Canadian novelist and literary critic

Peter Swirski is a Canadian novelist, scholar, and literary critic featured in Canadian Who's Who. He is the author and editor of 19 nonfictions, including the prize-winning Ars Americana, Ars Politica (2010) and the staple of American popular culture studies From Lowbrow to Nobrow (2005). His other studies include American Utopia and Social Engineering (2011), American Political Fictions (2015), American Utopia: Literature, Society, and the Human Use of Human Beings (2020, Routledge textbook), and the digital-futurological bestseller From Literature to Biterature (2013).
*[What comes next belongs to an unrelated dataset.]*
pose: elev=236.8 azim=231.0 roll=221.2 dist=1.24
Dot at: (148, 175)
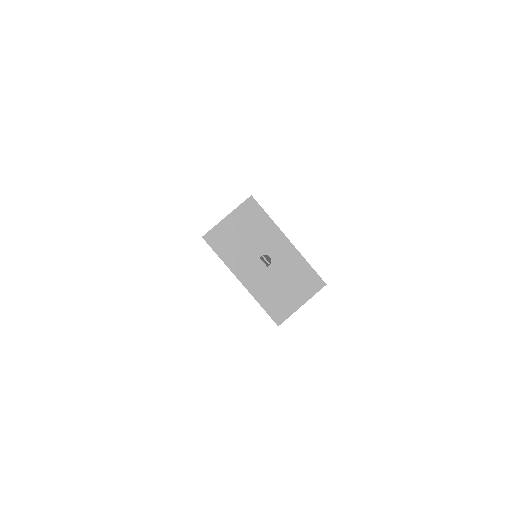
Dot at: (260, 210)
He is also the leading authority on the late writer and philosopher Stanisław Lem.

==Life and career==
Peter Swirski was formerly a professor and research director at the Helsinki Institute for Advanced Studies in Finland, Distinguished Professor of American Studies and Literature at Sun Yat-sen University, a n associate professor and director of american studies at HKU, an assistant professor and senior research associate at the University of Alberta, and an honorary professor in American literature at South China University of Technology. In the mid-1980s he worked for the United Nations High Commissioner for Refugees (UNHCR). He obtained his doctorate summa cum laude from McGill University in Montreal, in 1996.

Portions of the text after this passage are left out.